The fire-resistance of solar panels on wooden roofs is a frequently asked question by property owners and authorities in charge of releasing building permits.
One point to be addressed is the possible increase of the flammability of the roof, and its effects on the building’s safety. Another concern is about the exposure of first responders to the risk of electrical shock in case of fire on a building with solar panels on the roof-top.
We checked the international safety standards and the testing procedures set by the stanadrs, and discussed the subject with constructors and installers in an effort to answer the following questions:
1) Can solar panels trigger and transmit a fire?
Fire-testing – Source: TUV Rheinland
Solar panels from major manufacturers comply to the IEC 91730 standard. According to the IEC testing procedures any product matching the test is guaranteed as capable of  not inducing any fire if subject to fire close to its surface,  not transmitting fire in case of a burning material left on its top – as it might be the case of a blazing object blown by the wind – and  do not loose its structural resistance during the test. Testing procedures from the TUV Germany are available here.
Another point is the fact that the only inflammable point of a solar panel is the junction box, which is made of uninflammable material, but it may host a flame triggered by electronics components, in case of a failure in the isolating material of the wiring connection. The worst that we have seen is that the PVC which the junction box is made of melts down, but the fire did never receive fuel enough to keep burning or to spread the ignition to the roof.
Our statistic (based on about eighty solar plants under maintenance service since 2008) shows that it happens in less than 0,001 % of the installed panels, and actually it happens soon after the installation and regardless of the installation mode – which let us believe that the cause is a defective production.
Indeed, as a junction box burns out, the DC circuit connecting the panels along a string opens up with two effects: to isolate the faulty panels from the other, and to stir an alert into the string monitor system (if there is one installed).
2) Can a solar panel increase the chance of flammability of a wooden roof?
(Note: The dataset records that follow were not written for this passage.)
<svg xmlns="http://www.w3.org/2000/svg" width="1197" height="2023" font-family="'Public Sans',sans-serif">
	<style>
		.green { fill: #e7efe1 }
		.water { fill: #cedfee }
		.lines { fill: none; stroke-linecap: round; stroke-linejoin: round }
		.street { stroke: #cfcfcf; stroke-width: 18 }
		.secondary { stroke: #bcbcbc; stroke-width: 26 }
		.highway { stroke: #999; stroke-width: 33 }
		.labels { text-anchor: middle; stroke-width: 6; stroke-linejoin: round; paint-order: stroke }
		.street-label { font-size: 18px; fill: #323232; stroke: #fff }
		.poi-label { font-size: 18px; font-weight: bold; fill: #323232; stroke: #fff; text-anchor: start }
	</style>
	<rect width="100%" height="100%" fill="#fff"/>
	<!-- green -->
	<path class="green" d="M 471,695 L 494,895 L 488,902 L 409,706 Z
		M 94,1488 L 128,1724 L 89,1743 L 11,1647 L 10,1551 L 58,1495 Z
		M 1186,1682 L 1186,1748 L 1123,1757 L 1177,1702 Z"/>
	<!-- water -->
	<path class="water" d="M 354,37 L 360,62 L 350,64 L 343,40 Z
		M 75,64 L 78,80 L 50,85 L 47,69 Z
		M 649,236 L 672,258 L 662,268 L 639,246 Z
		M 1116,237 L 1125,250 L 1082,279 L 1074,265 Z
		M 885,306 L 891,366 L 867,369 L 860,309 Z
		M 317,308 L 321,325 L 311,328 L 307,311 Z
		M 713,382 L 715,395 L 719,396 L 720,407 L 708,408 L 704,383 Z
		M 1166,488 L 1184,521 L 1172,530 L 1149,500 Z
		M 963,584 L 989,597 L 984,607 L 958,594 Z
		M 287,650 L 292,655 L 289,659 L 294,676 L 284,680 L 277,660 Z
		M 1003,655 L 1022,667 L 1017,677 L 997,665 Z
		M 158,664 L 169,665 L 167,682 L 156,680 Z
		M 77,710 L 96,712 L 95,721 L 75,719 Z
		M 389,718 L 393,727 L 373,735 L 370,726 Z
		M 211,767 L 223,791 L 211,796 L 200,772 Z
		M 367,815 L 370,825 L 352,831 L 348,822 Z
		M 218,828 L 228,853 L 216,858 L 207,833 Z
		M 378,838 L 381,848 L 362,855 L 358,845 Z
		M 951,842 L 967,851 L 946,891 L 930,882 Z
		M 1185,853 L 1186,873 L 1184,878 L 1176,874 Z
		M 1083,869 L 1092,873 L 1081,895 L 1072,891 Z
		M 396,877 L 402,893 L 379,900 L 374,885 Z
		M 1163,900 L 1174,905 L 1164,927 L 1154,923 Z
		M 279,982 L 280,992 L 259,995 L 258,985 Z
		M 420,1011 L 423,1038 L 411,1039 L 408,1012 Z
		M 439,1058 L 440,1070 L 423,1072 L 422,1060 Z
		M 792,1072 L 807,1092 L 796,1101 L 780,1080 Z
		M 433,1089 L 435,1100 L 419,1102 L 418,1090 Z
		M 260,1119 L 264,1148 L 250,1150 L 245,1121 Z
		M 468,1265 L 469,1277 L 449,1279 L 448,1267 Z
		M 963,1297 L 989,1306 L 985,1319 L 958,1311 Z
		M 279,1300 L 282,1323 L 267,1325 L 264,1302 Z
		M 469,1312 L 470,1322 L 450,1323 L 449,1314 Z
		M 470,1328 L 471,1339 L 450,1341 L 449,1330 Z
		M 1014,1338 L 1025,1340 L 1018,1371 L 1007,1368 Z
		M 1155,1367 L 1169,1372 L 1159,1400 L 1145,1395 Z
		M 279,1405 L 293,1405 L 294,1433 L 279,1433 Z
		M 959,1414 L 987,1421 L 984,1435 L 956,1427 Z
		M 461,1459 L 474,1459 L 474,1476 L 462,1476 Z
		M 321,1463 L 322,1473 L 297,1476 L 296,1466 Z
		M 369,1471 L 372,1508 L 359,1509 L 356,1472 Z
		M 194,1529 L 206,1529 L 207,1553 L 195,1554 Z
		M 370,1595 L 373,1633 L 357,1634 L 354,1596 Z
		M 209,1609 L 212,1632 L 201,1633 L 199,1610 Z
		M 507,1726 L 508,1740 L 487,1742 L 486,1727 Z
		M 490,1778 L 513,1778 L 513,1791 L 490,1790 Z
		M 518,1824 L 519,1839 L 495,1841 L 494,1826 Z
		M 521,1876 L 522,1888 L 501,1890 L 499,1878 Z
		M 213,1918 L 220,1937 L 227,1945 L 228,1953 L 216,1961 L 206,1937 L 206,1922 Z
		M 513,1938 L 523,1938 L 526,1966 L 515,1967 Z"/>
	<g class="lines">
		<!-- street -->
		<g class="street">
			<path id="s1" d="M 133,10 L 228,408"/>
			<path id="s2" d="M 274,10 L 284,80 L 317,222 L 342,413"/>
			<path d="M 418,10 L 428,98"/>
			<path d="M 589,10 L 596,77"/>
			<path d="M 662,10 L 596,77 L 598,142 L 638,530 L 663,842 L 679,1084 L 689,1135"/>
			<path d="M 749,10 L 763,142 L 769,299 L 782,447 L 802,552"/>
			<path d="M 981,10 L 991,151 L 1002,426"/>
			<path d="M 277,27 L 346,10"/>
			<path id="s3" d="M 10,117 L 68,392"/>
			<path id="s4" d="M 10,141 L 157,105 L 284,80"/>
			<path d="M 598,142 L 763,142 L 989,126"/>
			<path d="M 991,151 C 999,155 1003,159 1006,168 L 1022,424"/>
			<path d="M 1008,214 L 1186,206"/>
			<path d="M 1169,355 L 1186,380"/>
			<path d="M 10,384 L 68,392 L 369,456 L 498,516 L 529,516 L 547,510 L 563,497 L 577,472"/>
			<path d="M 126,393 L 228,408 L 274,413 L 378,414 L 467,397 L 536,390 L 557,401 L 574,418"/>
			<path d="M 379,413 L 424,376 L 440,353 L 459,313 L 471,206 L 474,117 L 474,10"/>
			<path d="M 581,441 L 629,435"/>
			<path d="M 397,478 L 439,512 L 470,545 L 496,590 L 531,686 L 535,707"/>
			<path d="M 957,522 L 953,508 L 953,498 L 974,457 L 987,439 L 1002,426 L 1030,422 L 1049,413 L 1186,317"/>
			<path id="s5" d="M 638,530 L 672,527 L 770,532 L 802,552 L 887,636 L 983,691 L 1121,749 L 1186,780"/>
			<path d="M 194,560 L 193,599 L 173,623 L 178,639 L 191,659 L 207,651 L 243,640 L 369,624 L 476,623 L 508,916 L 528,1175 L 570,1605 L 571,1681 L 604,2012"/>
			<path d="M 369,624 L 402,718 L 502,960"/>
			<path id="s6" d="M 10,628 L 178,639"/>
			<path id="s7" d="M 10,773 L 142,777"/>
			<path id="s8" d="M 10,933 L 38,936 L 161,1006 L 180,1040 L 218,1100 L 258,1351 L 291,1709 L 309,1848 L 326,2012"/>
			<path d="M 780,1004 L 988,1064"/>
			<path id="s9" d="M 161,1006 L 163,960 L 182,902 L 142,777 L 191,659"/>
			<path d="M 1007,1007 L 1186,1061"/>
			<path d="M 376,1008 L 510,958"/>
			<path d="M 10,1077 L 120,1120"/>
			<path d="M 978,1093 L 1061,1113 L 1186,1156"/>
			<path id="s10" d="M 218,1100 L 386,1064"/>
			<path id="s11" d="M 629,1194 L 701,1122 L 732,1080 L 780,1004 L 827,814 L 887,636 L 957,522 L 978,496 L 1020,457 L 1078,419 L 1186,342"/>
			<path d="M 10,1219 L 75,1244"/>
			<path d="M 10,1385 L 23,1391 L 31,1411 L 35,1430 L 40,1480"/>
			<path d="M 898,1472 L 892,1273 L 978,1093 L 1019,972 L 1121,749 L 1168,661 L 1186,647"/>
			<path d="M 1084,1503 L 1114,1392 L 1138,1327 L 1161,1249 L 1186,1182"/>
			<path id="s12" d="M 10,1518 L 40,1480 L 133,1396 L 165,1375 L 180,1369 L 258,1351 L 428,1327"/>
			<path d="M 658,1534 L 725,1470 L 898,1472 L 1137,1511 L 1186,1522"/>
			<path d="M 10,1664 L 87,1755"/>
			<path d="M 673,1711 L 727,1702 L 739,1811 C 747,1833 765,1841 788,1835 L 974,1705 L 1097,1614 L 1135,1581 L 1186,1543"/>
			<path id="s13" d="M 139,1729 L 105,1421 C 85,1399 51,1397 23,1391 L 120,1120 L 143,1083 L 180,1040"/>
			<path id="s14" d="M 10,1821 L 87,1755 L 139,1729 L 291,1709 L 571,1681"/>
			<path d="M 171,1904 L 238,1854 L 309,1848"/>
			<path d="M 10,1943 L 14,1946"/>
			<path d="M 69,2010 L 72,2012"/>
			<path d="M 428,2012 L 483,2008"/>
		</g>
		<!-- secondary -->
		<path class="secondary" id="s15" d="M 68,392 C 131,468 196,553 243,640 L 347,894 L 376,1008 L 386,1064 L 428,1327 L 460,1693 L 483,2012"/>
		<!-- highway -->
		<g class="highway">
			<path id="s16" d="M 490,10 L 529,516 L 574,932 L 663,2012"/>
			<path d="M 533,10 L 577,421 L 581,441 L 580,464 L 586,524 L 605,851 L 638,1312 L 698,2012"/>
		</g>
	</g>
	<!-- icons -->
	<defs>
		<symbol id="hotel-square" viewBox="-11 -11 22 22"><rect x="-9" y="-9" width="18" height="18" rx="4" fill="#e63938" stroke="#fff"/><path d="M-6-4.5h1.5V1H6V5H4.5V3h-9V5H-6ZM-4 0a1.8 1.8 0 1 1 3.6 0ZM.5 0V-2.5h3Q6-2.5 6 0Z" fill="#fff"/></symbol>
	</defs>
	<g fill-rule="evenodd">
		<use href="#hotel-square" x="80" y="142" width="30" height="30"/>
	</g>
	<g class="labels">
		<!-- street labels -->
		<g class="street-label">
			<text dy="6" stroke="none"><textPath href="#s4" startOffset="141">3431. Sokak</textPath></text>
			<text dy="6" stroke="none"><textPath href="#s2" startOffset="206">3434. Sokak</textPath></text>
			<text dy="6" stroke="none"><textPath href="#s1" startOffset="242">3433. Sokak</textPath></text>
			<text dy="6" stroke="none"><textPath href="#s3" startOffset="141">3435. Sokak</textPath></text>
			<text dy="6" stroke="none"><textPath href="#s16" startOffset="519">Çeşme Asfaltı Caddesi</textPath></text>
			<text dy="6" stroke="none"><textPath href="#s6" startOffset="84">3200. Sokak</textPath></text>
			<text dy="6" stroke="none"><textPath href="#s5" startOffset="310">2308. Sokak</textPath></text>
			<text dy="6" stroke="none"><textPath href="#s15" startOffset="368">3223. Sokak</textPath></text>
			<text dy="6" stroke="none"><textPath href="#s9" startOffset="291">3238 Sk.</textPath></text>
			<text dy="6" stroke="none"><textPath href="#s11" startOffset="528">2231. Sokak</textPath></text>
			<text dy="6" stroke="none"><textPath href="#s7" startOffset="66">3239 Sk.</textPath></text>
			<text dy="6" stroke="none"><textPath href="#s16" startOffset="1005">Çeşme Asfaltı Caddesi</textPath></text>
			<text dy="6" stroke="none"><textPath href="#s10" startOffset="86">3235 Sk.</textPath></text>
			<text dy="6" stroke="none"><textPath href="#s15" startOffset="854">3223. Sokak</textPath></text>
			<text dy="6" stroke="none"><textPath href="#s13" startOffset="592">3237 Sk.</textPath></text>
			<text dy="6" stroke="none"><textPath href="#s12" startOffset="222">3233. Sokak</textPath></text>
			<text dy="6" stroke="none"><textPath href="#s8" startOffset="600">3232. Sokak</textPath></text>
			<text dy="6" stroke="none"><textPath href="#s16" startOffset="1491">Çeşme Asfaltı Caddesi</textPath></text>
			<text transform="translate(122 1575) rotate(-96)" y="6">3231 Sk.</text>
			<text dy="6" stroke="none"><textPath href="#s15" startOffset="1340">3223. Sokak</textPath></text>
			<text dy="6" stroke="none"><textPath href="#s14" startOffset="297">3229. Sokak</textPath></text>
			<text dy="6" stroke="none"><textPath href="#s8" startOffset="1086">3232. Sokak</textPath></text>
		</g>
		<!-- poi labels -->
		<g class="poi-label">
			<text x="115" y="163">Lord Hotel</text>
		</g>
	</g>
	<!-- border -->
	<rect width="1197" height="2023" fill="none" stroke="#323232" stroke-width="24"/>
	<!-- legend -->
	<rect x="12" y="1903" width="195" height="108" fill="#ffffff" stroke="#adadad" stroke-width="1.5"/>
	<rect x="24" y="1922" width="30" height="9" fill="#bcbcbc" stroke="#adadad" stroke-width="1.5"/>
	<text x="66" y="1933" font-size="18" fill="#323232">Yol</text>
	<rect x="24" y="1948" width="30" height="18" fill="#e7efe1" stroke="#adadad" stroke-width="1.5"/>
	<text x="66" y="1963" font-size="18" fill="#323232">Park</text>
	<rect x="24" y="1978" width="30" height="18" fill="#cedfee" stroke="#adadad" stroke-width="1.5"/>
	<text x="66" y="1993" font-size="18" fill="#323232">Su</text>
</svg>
There are two facts about fire:  fires go bottom-up (unless there are accelerants increasing the fire’s ignition point toward other directions);  fires require fuel, heat and air to keep burning.
 Solar panels are mounted on the top of the outer roof’s layer, so there’s no way the flames can spread underneath; the mounting structure is made of Aluminum and steel; cables and connectors are made of flame-retardant material. Even in case of strong winds from the panels’ side of the roof, the lack of consistent fuel in the back of the modules prevents the ignition of the roof’s outer layer and the timber beams underneath.
 The commonly used roofing system (clay tiles, tin roofs, asphalt built-in coverings) are made of original flame-retardant raw material. In any other case – as is the case of wood shingles – it is advisable to install a flame-resistant intermediate layer on top of the non-flame-retardant layer as additional safety.
Generally speaking, we can assume that solar panels do not add the fire-resistance risk of a wooden-roofed building, provided that the roofing cover has been correctly built of a commonly available flame-retardant material.